If a line in the data below holds the word "KiCad", copy it.

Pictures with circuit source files
■ ■ ■ ■

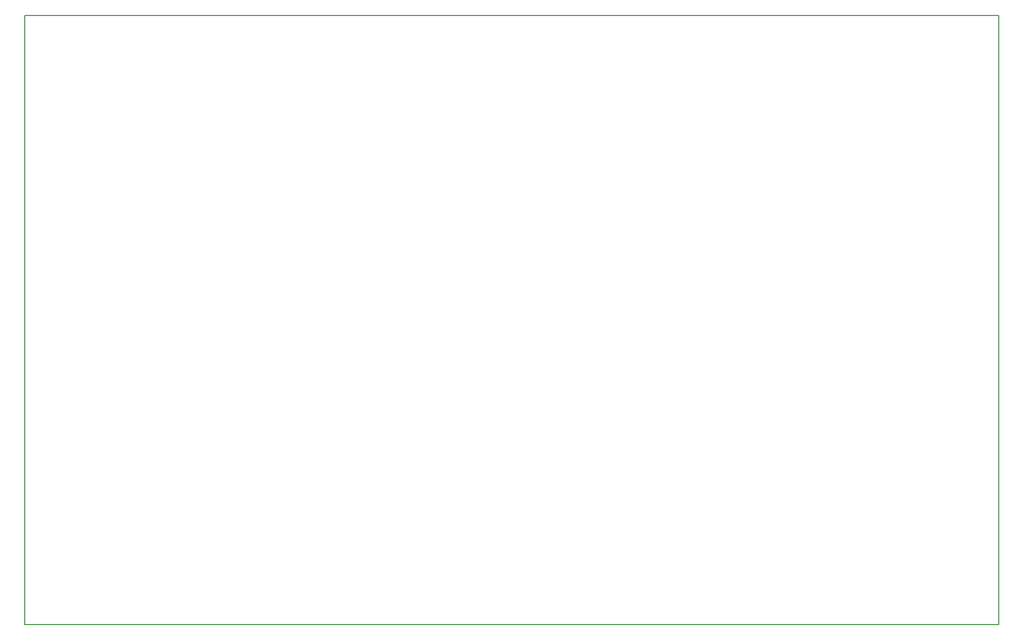
<source format=gbr>
G04 #@! TF.GenerationSoftware,KiCad,Pcbnew,(5.1.6-0-10_14)*
G04 #@! TF.CreationDate,2020-11-10T23:23:32+01:00*
G04 #@! TF.ProjectId,Overload Detector Card,4f766572-6c6f-4616-9420-446574656374,1.0*
G04 #@! TF.SameCoordinates,Original*
G04 #@! TF.FileFunction,Profile,NP*
%FSLAX46Y46*%
G04 Gerber Fmt 4.6, Leading zero omitted, Abs format (unit mm)*
G04 Created by KiCad (PCBNEW (5.1.6-0-10_14)) date 2020-11-10 23:23:32*
%MOMM*%
%LPD*%
G01*
G04 APERTURE LIST*
G04 #@! TA.AperFunction,Profile*
%ADD10C,0.150000*%
G04 #@! TD*
G04 #@! TA.AperFunction,Profile*
%ADD11C,0.200000*%
G04 #@! TD*
G04 APERTURE END LIST*
D10*
X223500000Y-138100000D02*
X223500000Y-38100000D01*
X63500000Y-138100000D02*
X223500000Y-138100000D01*
X63500000Y-38100000D02*
X63500000Y-138100000D01*
D11*
X63500000Y-38100000D02*
X223500000Y-38100000D01*
M02*

</source>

■ ■ ■ ■

Your solution –
G04 #@! TF.GenerationSoftware,KiCad,Pcbnew,(5.1.6-0-10_14)*
G04 Created by KiCad (PCBNEW (5.1.6-0-10_14)) date 2020-11-10 23:23:32*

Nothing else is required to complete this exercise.